Gulf News
Gordon Robison
- Following the death of Supreme Court judge Scalia, Obama now faces a choice: He can either nominate a liberal or can look for a consensus candidate
The death last Saturday of justice Antonin Scalia of the United States Supreme Court has set in motion a political battle that seems certain to reshape this year’s American presidential election campaign. So while this may feel like (and in some ways is) the most domestic of issues, it is worth a reader’s attention even half a world away in the Gulf.
Within, literally, minutes of the announcement that Scalia had passed away, senior Republicans issued statements warning that it would be inappropriate for President Barack Obama to appoint a replacement since he is nearing the end of his presidency. Majority leader Mitch McConnell declared that the Senate would refuse to consider any name sent to it by the president. A few hours later, Obama, to no one’s surprise, announced that he has no intention of leaving a Supreme Court seat vacant for a year.
“I plan to fulfil my constitutional responsibilities to nominate a successor in due time,” he said, adding “there will be plenty of time for me to do so and for the Senate to fulfil its responsibility to give that person a fair hearing and a timely vote”.

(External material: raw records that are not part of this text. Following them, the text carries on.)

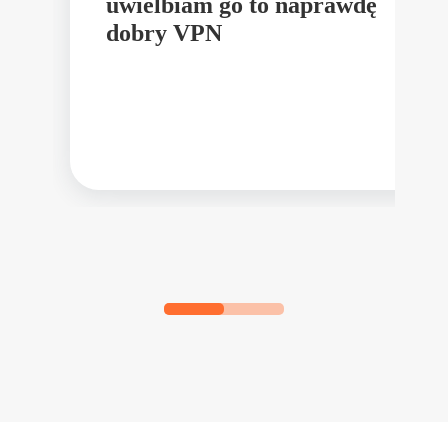
uwielbiam go to naprawdę
dobry VPN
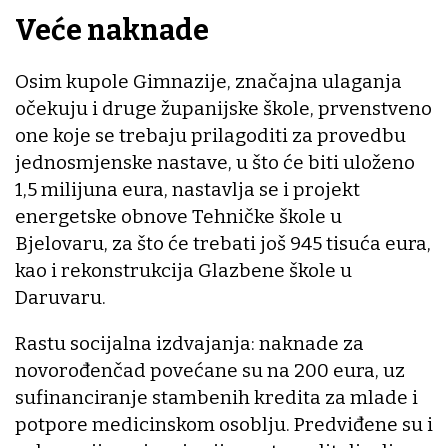
Veće naknade
Osim kupole Gimnazije, značajna ulaganja
očekuju i druge županijske škole, prvenstveno
one koje se trebaju prilagoditi za provedbu
jednosmjenske nastave, u što će biti uloženo
1,5 milijuna eura, nastavlja se i projekt
energetske obnove Tehničke škole u
Bjelovaru, za što će trebati još 945 tisuća eura,
kao i rekonstrukcija Glazbene škole u
Daruvaru.
Rastu socijalna izdvajanja: naknade za
novorođenčad povećane su na 200 eura, uz
sufinanciranje stambenih kredita za mlade i
potpore medicinskom osoblju. Predviđene su i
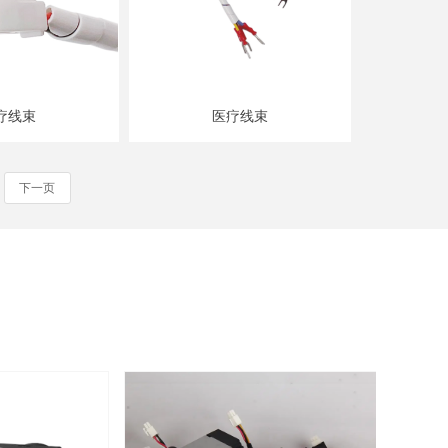
疗线束
医疗线束
下一页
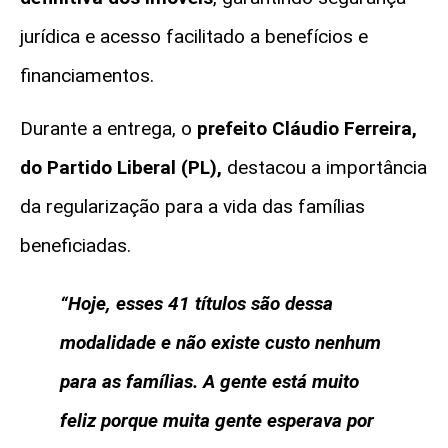
jurídica e acesso facilitado a benefícios e
financiamentos.
Durante a entrega, o
prefeito
Cláudio Ferreira
,
do Partido Liberal (PL),
destacou a importância
da regularização para a vida das famílias
beneficiadas.
“Hoje, esses 41 títulos são dessa
modalidade e não existe custo nenhum
para as famílias. A gente está muito
feliz porque muita gente esperava por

Thus began a fight that may make Washington’s current level of bitter partisan polarisation look tame. The Supreme Court is one of the most powerful institutions in America. Its nine justices serve for life, so vacancies are rare. Prior to Scalia’s death, it consisted of four reliable liberals, four reliable conservatives and one justice (Anthony Kennedy), who is often described as a ‘swing’ vote, but tends to lean to the right. Scalia’s death represents the first opportunity in 25 years for liberals to replace a conservative justice with one of their own (Obama’s two previous appointments involved replacing liberals with other liberals — so they did not alter the court’s overall ideological make-up). Thus pretty much every Republican in the US is appalled by the idea that Obama might be able to move the court to the left and to do it. Moreover, by filling the seat of a man who was arguably the most conservative justice to sit on the court in modern history.

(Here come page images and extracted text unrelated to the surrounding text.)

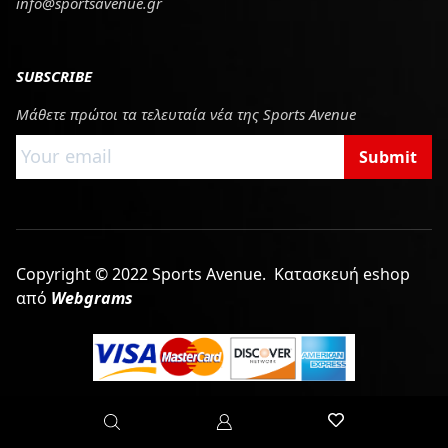
info@sportsavenue.gr
SUBSCRIBE
Μάθετε πρώτοι τα τελευταία νέα της Sports Avenue
Submit
Copyright © 2022 Sports Avenue.
Κατασκευή eshop
από
Webgrams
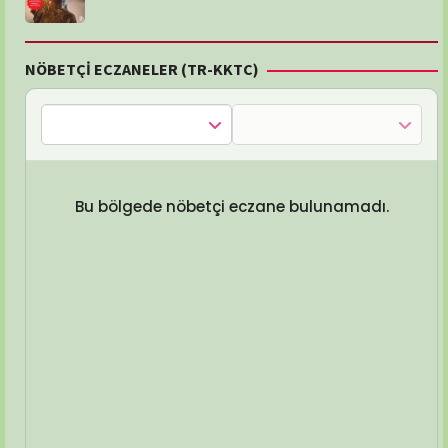
NÖBETÇİ ECZANELER (TR-KKTC)
Bu bölgede nöbetçi eczane bulunamadı.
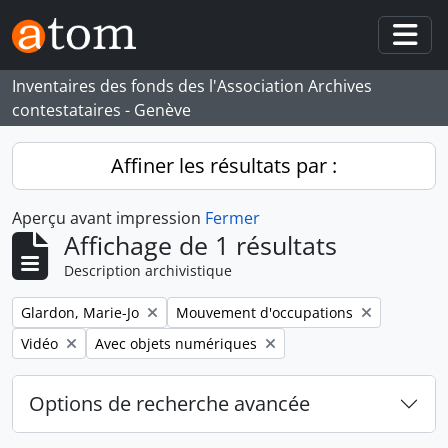
Skip to main content
Togg
Inventaires des fonds des l'Association Archives
contestataires - Genève
Affiner les résultats par :
Aperçu avant impression
Fermer
Affichage de 1 résultats
Description archivistique
Remove filter:
Remove filter:
Glardon, Marie-Jo
Mouvement d'occupations
Remove filter:
Remove filter:
Vidéo
Avec objets numériques
Options de recherche avancée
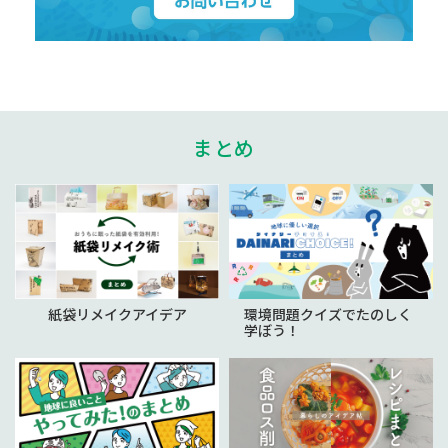
まとめ
紙袋リメイクアイデア
環境問題クイズでたのしく
学ぼう！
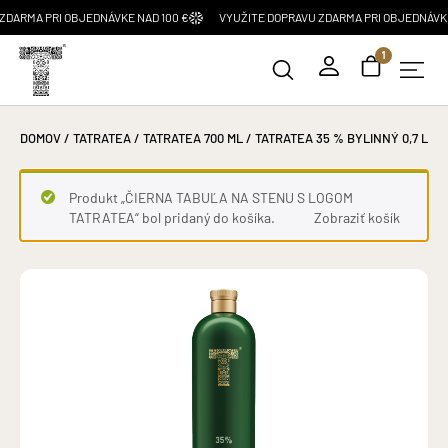
 PRI OBJEDNÁVKE NAD 100 €
VYUŽITE DOPRAVU ZDARMA PRI OBJEDNÁVKE NAD 1
1
DOMOV
/
TATRATEA
/
TATRATEA 700 ML
/ TATRATEA 35 % BYLINNÝ 0,7 L
Produkt „ČIERNA TABUĽA NA STENU S LOGOM
TATRATEA“ bol pridaný do košíka.
Zobraziť košík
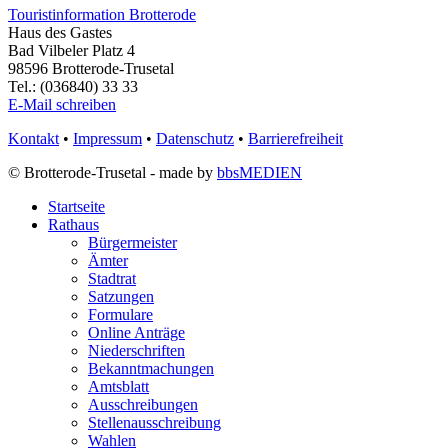
Touristinformation Brotterode
Haus des Gastes
Bad Vilbeler Platz 4
98596 Brotterode-Trusetal
Tel.: (036840) 33 33
E-Mail schreiben
Kontakt
•
Impressum
•
Datenschutz
•
Barrierefreiheit
© Brotterode-Trusetal - made by
bbsMEDIEN
Startseite
Rathaus
Bürgermeister
Ämter
Stadtrat
Satzungen
Formulare
Online Anträge
Niederschriften
Bekanntmachungen
Amtsblatt
Ausschreibungen
Stellenausschreibung
Wahlen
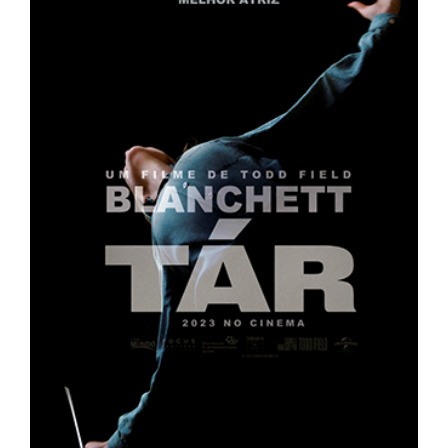
Lost Your Password?
By signing in, you agree to
our terms and
conditions
and our
privacy policy
.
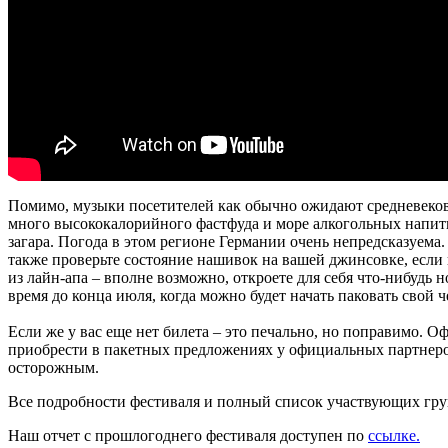
Помимо, музыки посетителей как обычно ожидают средневековы
много высококалорийного фастфуда и море алкогольных напитк
загара. Погода в этом регионе Германии очень непредсказуема
также проверьте состояние нашивок на вашей джинсовке, если
из лайн-апа – вполне возможно, откроете для себя что-нибудь 
время до конца июля, когда можно будет начать паковать свой 
Если же у вас еще нет билета – это печально, но поправимо. О
приобрести в пакетных предложениях у официальных партнеров
осторожным.
Все подробности фестиваля и полный список участвующих гру
Наш отчет с прошлогоднего фестиваля доступен по
ссылке.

The Republican claim that there is a “tradition” of presidents not making Supreme Court appointments in the waning months of their presidencies is nonsense. The last time a justice was confirmed in the heat of a presidential campaign was in 1916, but that is mainly because there have been virtually no election-year vacancies over the last century. In any case, Obama is not seeing out his final weeks in the White House. His term has nearly a year to run. So putting the disingenuous posturing aside, this is all about politics. Supreme Court appointments are one of the most powerful tools any American president has to shape the country long after leaving office. Obama wants to use that tool. The Republicans, in this as in virtually everything else, want to stop him from doing that. The GOP’s Senate majority gives them the ability to block any nominee, provided the senators stick together. Their hope is to keep the seat vacant, win November’s election and replace Scalia with another conservative.

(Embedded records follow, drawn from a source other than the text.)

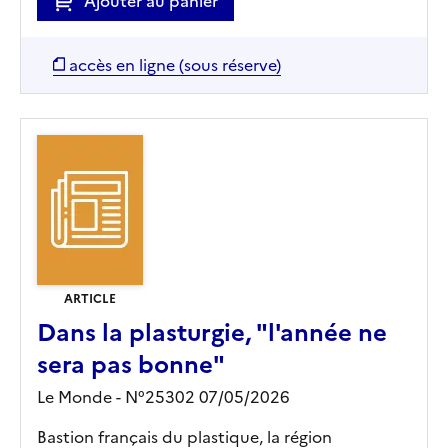
Ajouter au panier
accès en ligne (sous réserve)
ARTICLE
Dans la plasturgie, "l'année ne
sera pas bonne"
Le Monde - N°25302 07/05/2026
Bastion français du plastique, la région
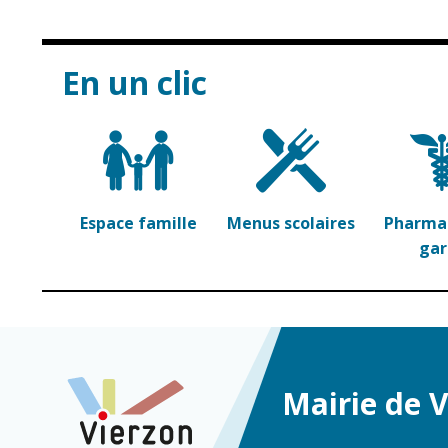
En un clic
Espace famille
Menus scolaires
Pharmac
ga
Mairie de 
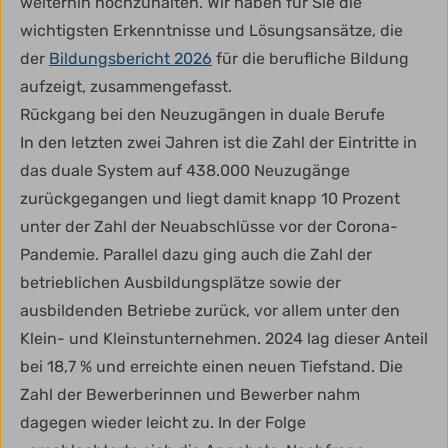
weiterhin hochzuhalten. Wir haben für Sie die
wichtigsten Erkenntnisse und Lösungsansätze, die
der
Bildungsbericht 2026
für die berufliche Bildung
aufzeigt, zusammengefasst.
Rückgang bei den Neuzugängen in duale Berufe
In den letzten zwei Jahren ist die Zahl der Eintritte in
das duale System auf 438.000 Neuzugänge
zurückgegangen und liegt damit knapp 10 Prozent
unter der Zahl der Neuabschlüsse vor der Corona-
Pandemie. Parallel dazu ging auch die Zahl der
betrieblichen Ausbildungsplätze sowie der
ausbildenden Betriebe zurück, vor allem unter den
Klein- und Kleinstunternehmen. 2024 lag dieser Anteil
bei 18,7 % und erreichte einen neuen Tiefstand. Die
Zahl der Bewerberinnen und Bewerber nahm
dagegen wieder leicht zu. In der Folge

Obama now faces a choice. He can nominate a liberal who he knows can’t win confirmation, but whose cause may help motivate the Democratic Party’s base in November (albeit at the price of motivating his Republican opponents as well). Or he can look for the sort of consensus candidate who could normally be expected to win confirmation easily, hoping that GOP opposition to such a nominee will make him look reasonable and lead voters to blame the Republicans for being obstructionist.
The result may not be the constitutional crisis that some commentators are now predicting (the court can operate with only eight members), but it is sure to turn the election into a referendum on the court. By Sunday morning — less than 24 hours after the news broke — activists and presidential candidates in both parties were pushing rhetoric to fever-pitch levels. The language on both sides is already unusually bitter and there is the real possibility that what little legislative activity there is in the Senate will simply grind to a halt for the remainder of the year. That, in turn, could have tremendous consequences for everything — from trade deals like the Trans-Pacific Partnership to efforts to build an effective anti-Daesh (the self-proclaimed Islamic State of Iraq and the Levant) coalition to funding of the military. None of these issues can be resolved if the government effectively shuts down over the court nomination — and with each passing month, it will become more likely that they won’t be seriously discussed. That is a prospect from which all Americans ought to recoil — even as it seems increasingly likely to be their lot.